### Selected excerpt
—————

But what exactly is "too many categories"? _Why_ is that number of categories "too many"? The only times I can recall encountering articles and thinking "this article has too many categories" it was because the article was redundantly categorized, not because of just the raw number.
Getting rid of some of these excess categories is something hard to do. Of course this isn't a battle, but people are often emotionally motivated on a number of topics and they sometimes create categories for that end. Especially if a person does not understands the spirit of NPOV, we end up having categories with not very objective titles and a subjective inclusion criteria.
Categories with bad titles or inclusion criteria should be renamed or deleted, true, but this is a separate issue from how many categories in total there are.
An average cfd discussions get very little attention unless it is on a controversial issue. In your average cfd on a potentially controversial issue, people tend to vote based on their belief system and not based on stuff like usefulness/objectivity/subjectivity of the inclusion criteria of the category in question. For example, although a word to avoid, [[Category:Terrorists by nationality]] has been around for quite sometime.

—————

Chart understanding data:
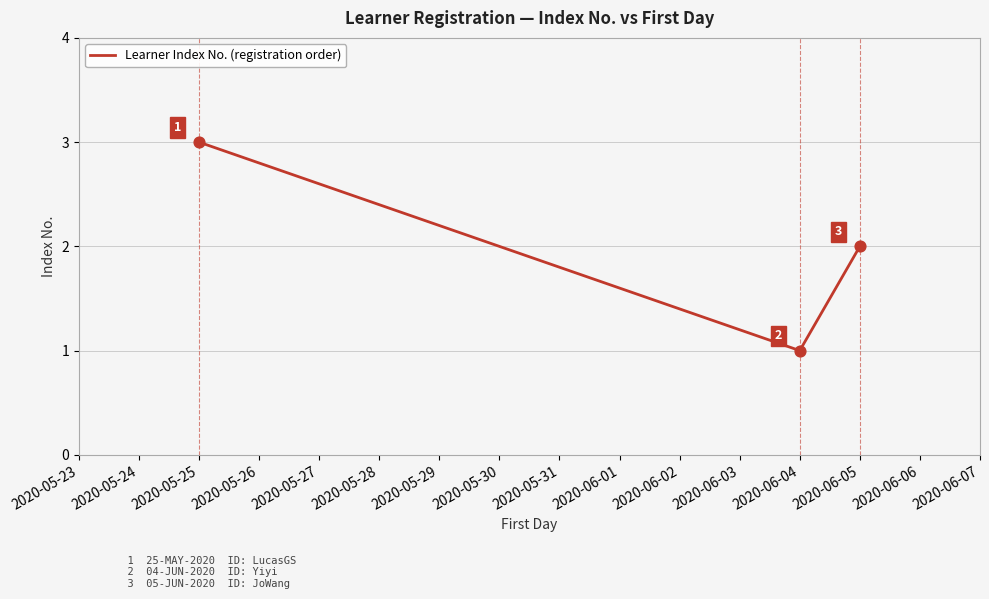

What is the ratio of the value at 2020-05-25 to the value at 2020-06-04?

3.0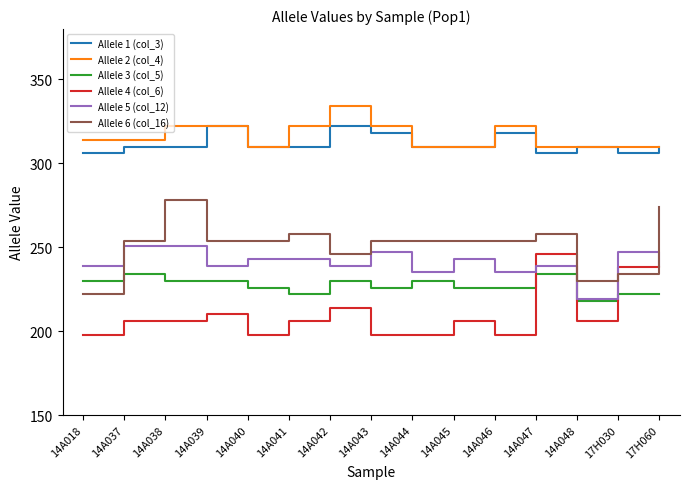

What is the spread (max minus min) of values at 17H030?

88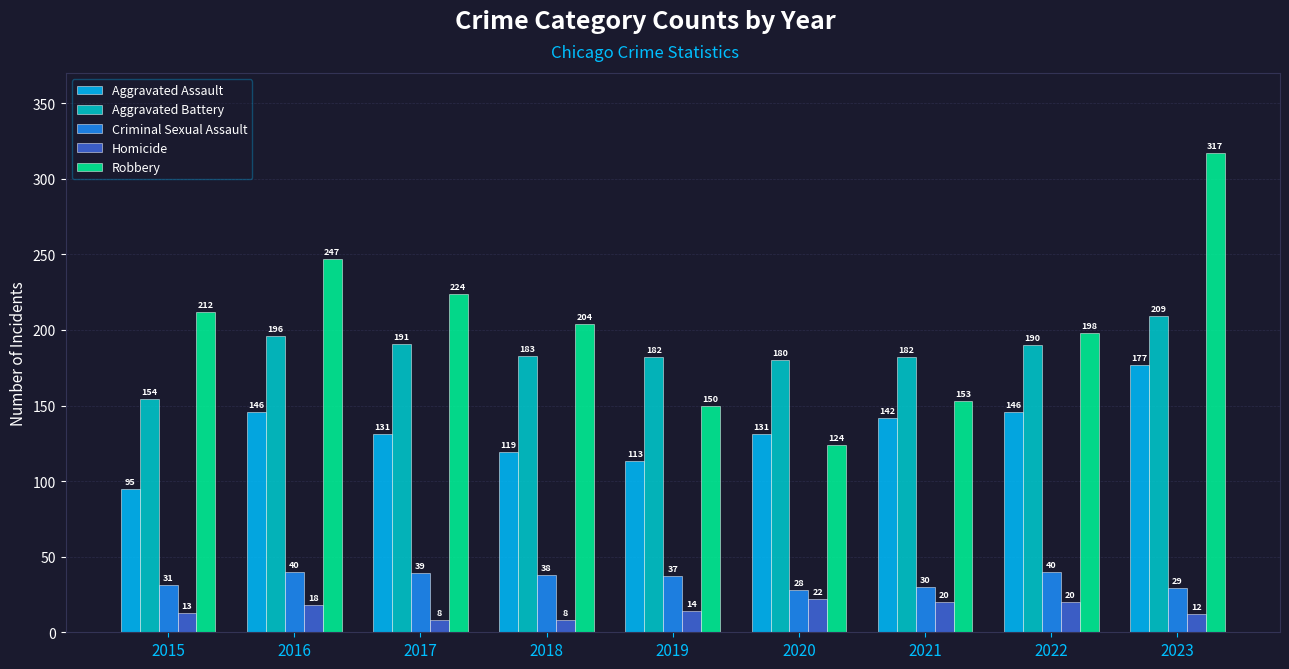

The value of Aggravated Battery at 2020 is 117. True or false?

False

—————

### Exercise instructions
[a] Condense the paragraph in the passage on categories that begins "Getting rid of some of these excess categories" into a shorter version that keeps its main points.
[b] According to the passage on categories, what should be done with categories that have bad titles or inclusion criteria?
[c] Reproduce the passage on categories word for word, starting at "Categories with bad" and ending at "total there are.".

### Set of answers
[a] Removing excess categories is hard. Though it isn't a battle, people are often emotionally motivated on some topics and sometimes create categories for that purpose. This is especially true when someone doesn't understand the spirit of NPOV, which results in categories with unobjective titles and subjective inclusion criteria.

[b] They should be renamed or deleted.

[c]
Categories with bad titles or inclusion criteria should be renamed or deleted, true, but this is a separate issue from how many categories in total there are.